We have a winner, ladies and gentlemen! The 2005 San Diego Padres! And if they win one just one game this weekend from the reeling Dodgers, they will not be taking a losing record into the post-season.
Which is an enormous relief to everyone, I'm sure.
One last pretty picture:
As I noted a few months back, 84 Bauxites predicted the division races prior to the season. At this point, no one called the NL West correctly. This could change, though - if the Giants can somehow overtake Arizona this final weekend, then cedvicious will have actually placed the five teams in the correct order.
Why was this so hard?
Mostly because the Dodgers drew 59 of 84 first place votes. Since starting the season by winning 12 of their first 14 games, the Dodgers have been utterly awful. They've gone 58-87 since then. If the season went on for two more weeks, they would probably have fallen behind the Colorado Rookies.
The Dodgers and the Giants can blame injuries for much of their misfortunes. The Dodgers did without Eric Gagne for most of the season, lost J.D. Drew about halfway through, and saw Milton Bradley, Cezar Izturis, and Odalis Perez all miss a considerable chunk of the season. The Giants did without Barry Bonds for almost the entire season, and with Barry missing, managed to score fewer runs than 28 other teams.
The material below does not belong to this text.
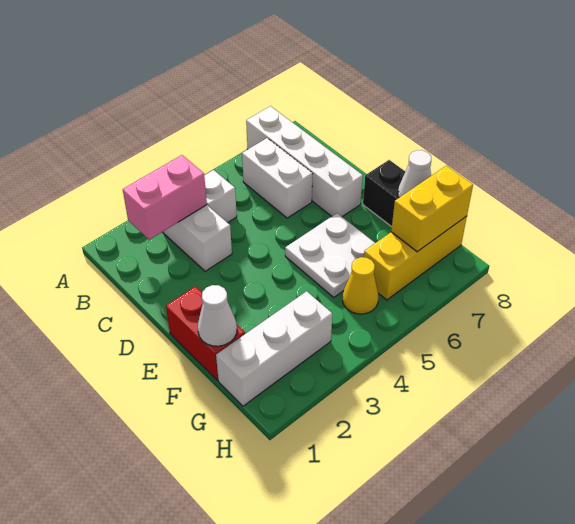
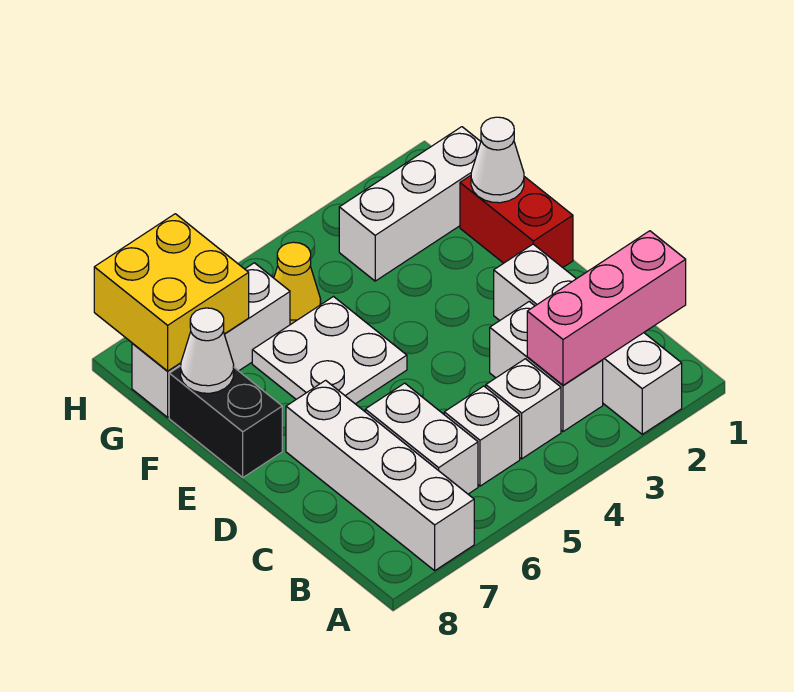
none -> white 1x4 brick [494,244,682,434]
pink 1x2 brick [123,155,207,240] -> pink 1x3 brick [527,231,686,385]
none -> white 1x1 brick [444,386,520,486]
yellow 1x3 brick [364,216,467,300] -> white 1x3 brick [132,263,290,417]
yellow 1x2 brick [391,166,473,252] -> yellow 2x2 brick [94,214,249,371]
So what. The Padres had plenty of problems too. The Padres problems were not trivial - they lost both middle infielders and their star catcher for lengthy stretches. Mark Loretta was out for almost two months. Sophomore shortstop Khalil Greene was shelved twice. They lost catcher Ramon Hernandez twice - he missed the entire month of August. All of these people are back and healthy now, and Hernandez was hitting up a storm in September.
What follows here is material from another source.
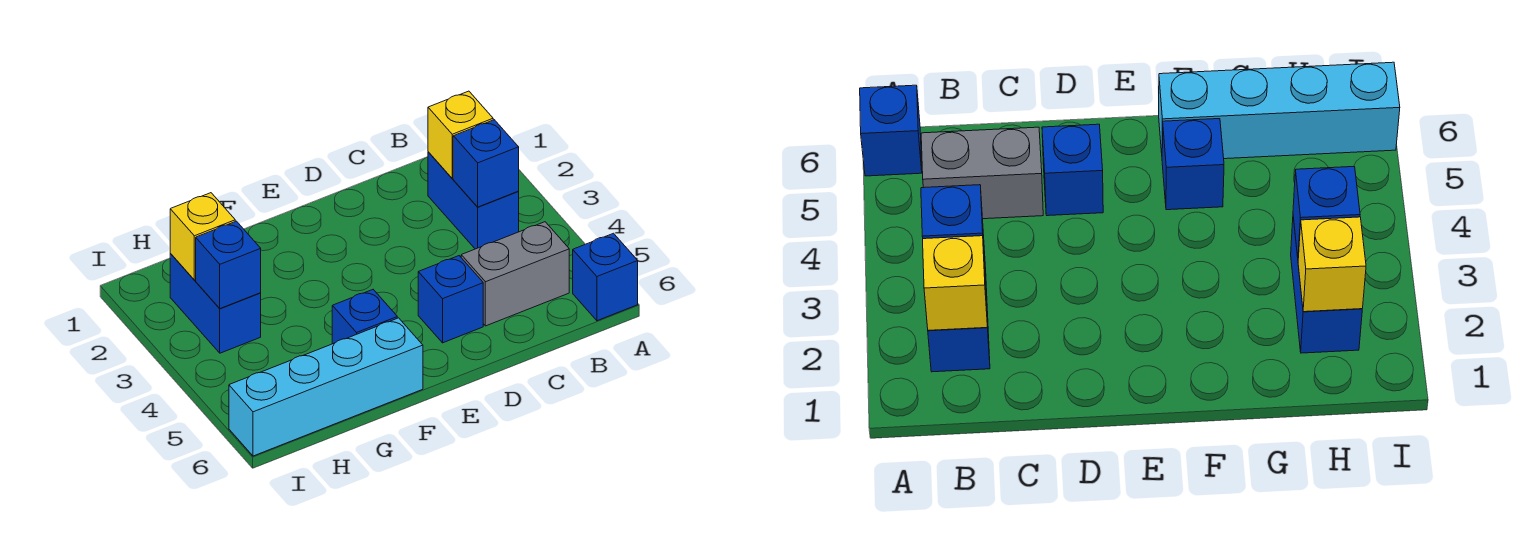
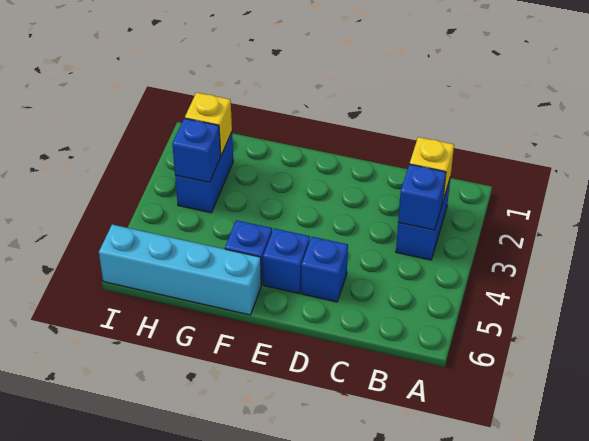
blue 1x1 brick [573,233,638,321] -> blue 1x1 brick moved to [263,228,310,293]
grey 1x2 brick [461,222,569,326] -> none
Starters Adam Eaton and Woody Williams were shelved for lengthy periods, and fifth starters Tim Redding and Darrel May were... not up to the job. They took on Chan Ho Park's contract in exchange for Nevin - Park went 4-2 in 8 starts. They picked up another Texas reject, Pedro Astacio, and plugged him into their rotation. Astacio went 4-2, 3.17 as a Padre, pitching very well indeed down the stretch, and has probably earned a post-season start against the Cardinals.
The San Diego bullpen has been intact all year, and has been a consistent strength since Day One. Trevor Hoffmann gets the glory, and has saved 42 games to date - but they have also received excellent work from Scott Linebrink, Akinori Otsuka, Chris Hammond(!), and Rudy Seanez(!!). Not so with the starters. The only constants in the rotation were ace Jake Peavy and Brian Lawrence. Lawrence had an awful year, going 7-15, 5.06 in one of the best pitcher's parks in baseball. Peavy got off to a brilliant start, but scuffled a little in mid-season. Over the last two months, however, he has been getting stronger and stronger. He's been pitching much better than Chris Carpenter over the last month.
The Padres did some redesiging of their team as the season went along. They dumped first baseman Phil Nevin, and turned the job over to the platoon combination of vet Mark Sweeney, who posted on OBP of .400, and Xavier Nady, who chipped in with 13 HRin half a season's worth of at bats. They got tired of watching young 3B Sean Burroughs get one extra base hit a month, and brought in Joe Randa at the trading deadline. Randa isn't a star, but he hit 16 doubles in two months for the Padres, which made him an instant improvement.
The starting outfield - Brian Giles in RF, Dave Roberts in CF, and Ryan Klesko in LF - managed to stay intact for most of the season. Klesko has been struggling: he hit .202 with just 2 HR over the last two months of the season. But Giles has had a superb season, although Petco depresses his offensive numbers something awful. Giles is at .304, with 15 HR and 82 RBI, which is certainly respectable for a corner outfielder. He also drew 119 walks, more than any other hitter in the major leagues, helping him to a .427 OBP, which ties him with Albert Pujols for second in the NL, behind Todd Helton. He's actually a good sight better than that, but his ballpark does much to diguise it. Giles hit almost .60 points better away from his home field this year.
And Giles isn't the only one. The Padres offense doesn't look that impressive, does it? Ryan Klesko led the team with 18 home runs. Twelve National League teams have scored more runs than the Padres this season.
Yeah, but. Get them out of Petco, and see what happens. In road games, the Padres were second in the NL in runs scored. Behind St. Louis, of course. This team can hit.
Thus endeth the final NL West Update of 2005. Hey, it's been fun. It gave me a reason to look at the major league division I have always paid the least attention to - wrong league, wrong time zone - and we almost saw a little history made. If the Padres get swept by Los Angeles this weekend, we will. But that's not going to happen. The last time the Dodgers swept three games from anyone came when they took a series from Colorado at Dodger Stadium. At the end of April.